The overall goal of this project is to produce recurrent and high-resolution mapping products (i.e. 30-m spatial resolution) for pasture areas and livestock from 2000 onwards, aiming to support the objectives and impacts of the Land & Carbon Lab. The products generated by the project will have potential to contribute for a better understanding of land use conversion, food production, biodiversity, climate change and land productivity at global scale.

In response to the need for global grassland monitoring products and the lack of suitable initiatives targeting grasslands, the Land & Carbon Lab initiated the Global Pasture Watch (GPW) consortium, comprising experts from the World Resources Institute (WRI), OpenGeoHub, the Image Processing and GIS Laboratory at the Federal University of Goiás (LAPIG / UFG), the International Institute for Applied Systems Analysis (IIASA), Cornell, and the Global Land Analysis and Discovery laboratory of the University of Maryland (GLAD). The Global Pasture Watch aims to advance grassland monitoring by creating recurrent collections of global mapping products from the year 2000 onward at a suitable resolution (i.e. 30 m spatial resolution) to create fit-for-purpose monitoring solutions.

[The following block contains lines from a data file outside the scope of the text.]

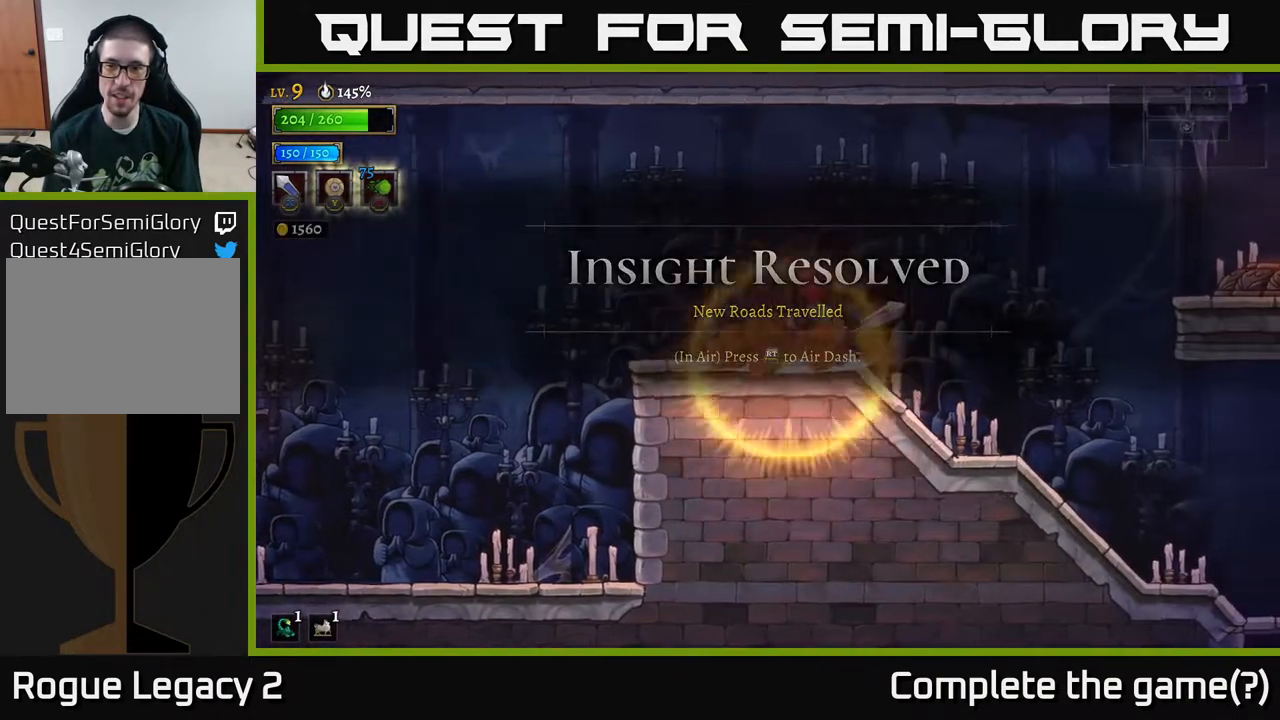
{"buttons": [], "left_stick": "right", "right_stick": "center", "events": [[50, "A", "down"], [250, "A", "up"], [250, "R2", "down"], [367, "R2", "up"]]}
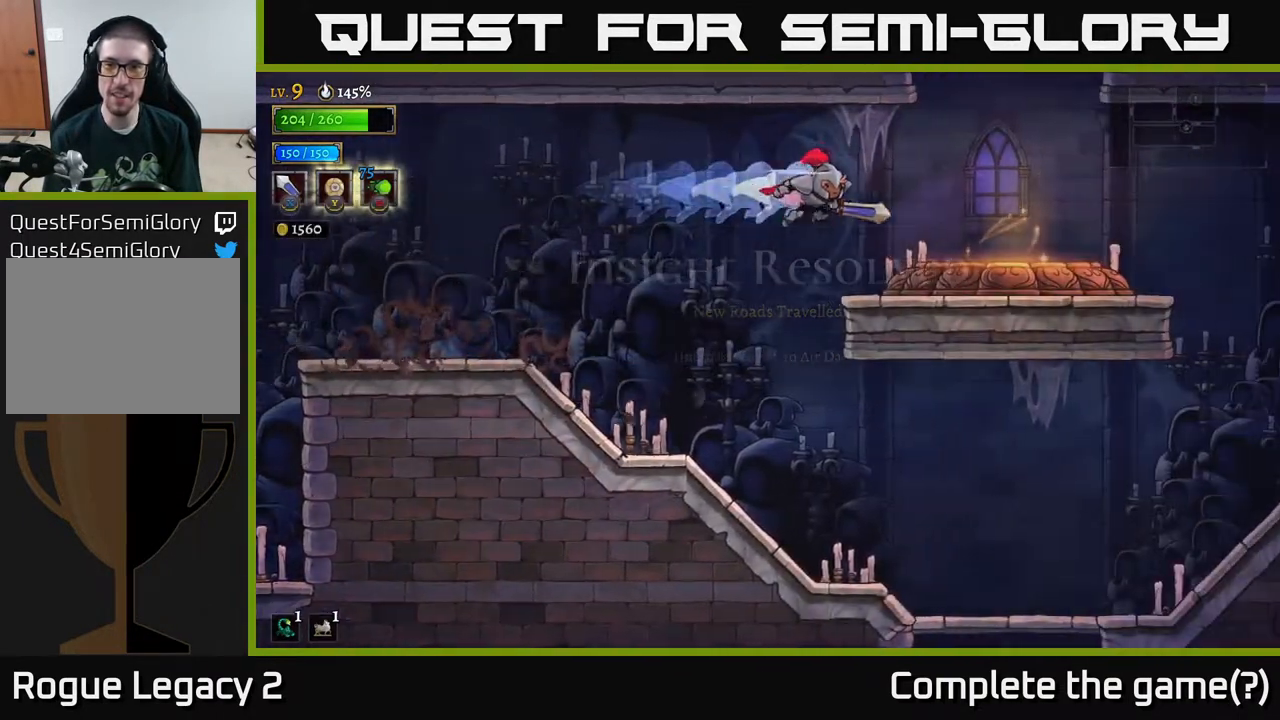
{"buttons": [], "left_stick": "right", "right_stick": "center", "events": [[50, "left_stick", "down-left"], [333, "left_stick", "right"]]}
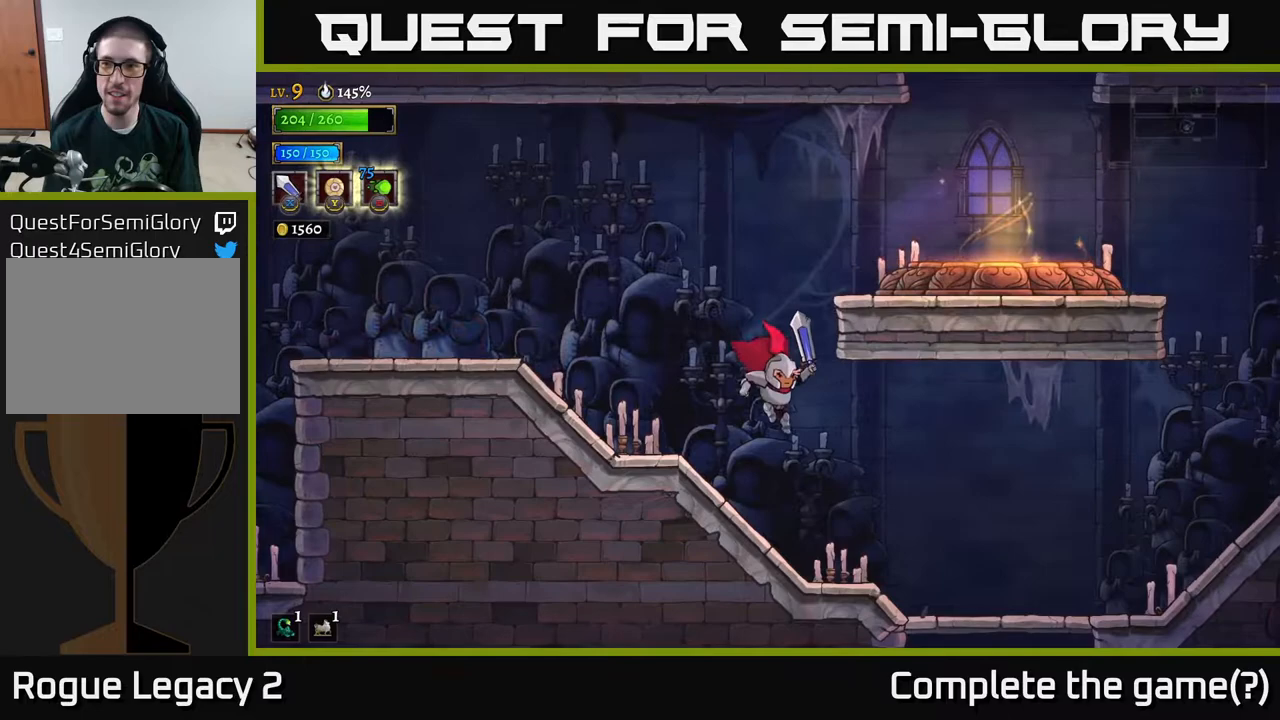
{"buttons": [], "left_stick": "right", "right_stick": "center", "events": []}
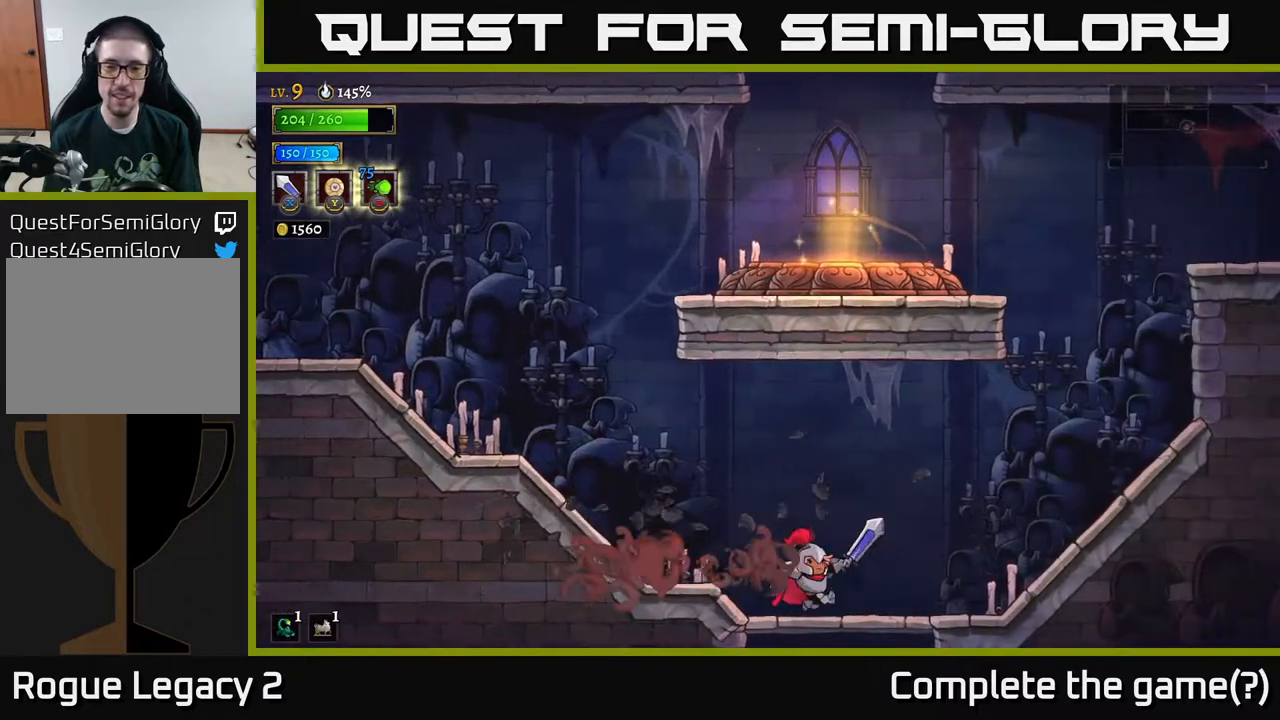
{"buttons": [], "left_stick": "center", "right_stick": "center", "events": [[50, "left_stick", "down"], [83, "A", "down"], [150, "A", "up"], [200, "left_stick", "center"]]}
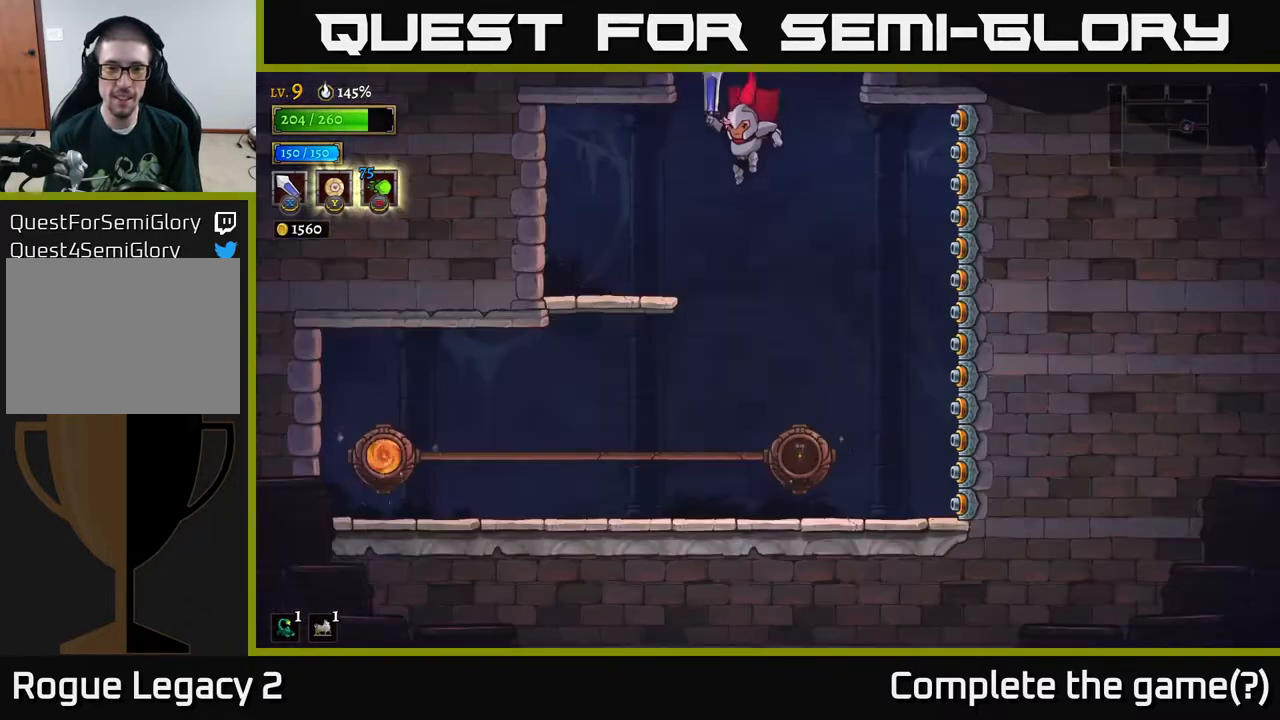
{"buttons": [], "left_stick": "left", "right_stick": "center", "events": [[433, "left_stick", "left"]]}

graph © Global Pasture Watch

The main objectives of this project are:

Produce globally consistent spacetime data products focused on pasture / grasslands dynamics that are compatible and can be combined with other Land & Carbon Lab data outputs;

Provide support to other teams within the Land & Carbon Lab project and externally, and revise products based on the feedback from use cases;

Provide an internationally applicable methodological framework (open-data-based, transparent, reproducible) for monitoring global pasture / grasslands and livestock beyond the end of the project;

Establish a global user and expert community focused on improving protection management of pasture / grasslands (increasing GPP through time, decreasing soil degradation);

The Novel Data Ecosystems for Sustainability (NODES) research group has a role in the validation, support and quality control of the Global Pasture Watch maps, as well as in the contribution to improved time series of the global livestock distribution.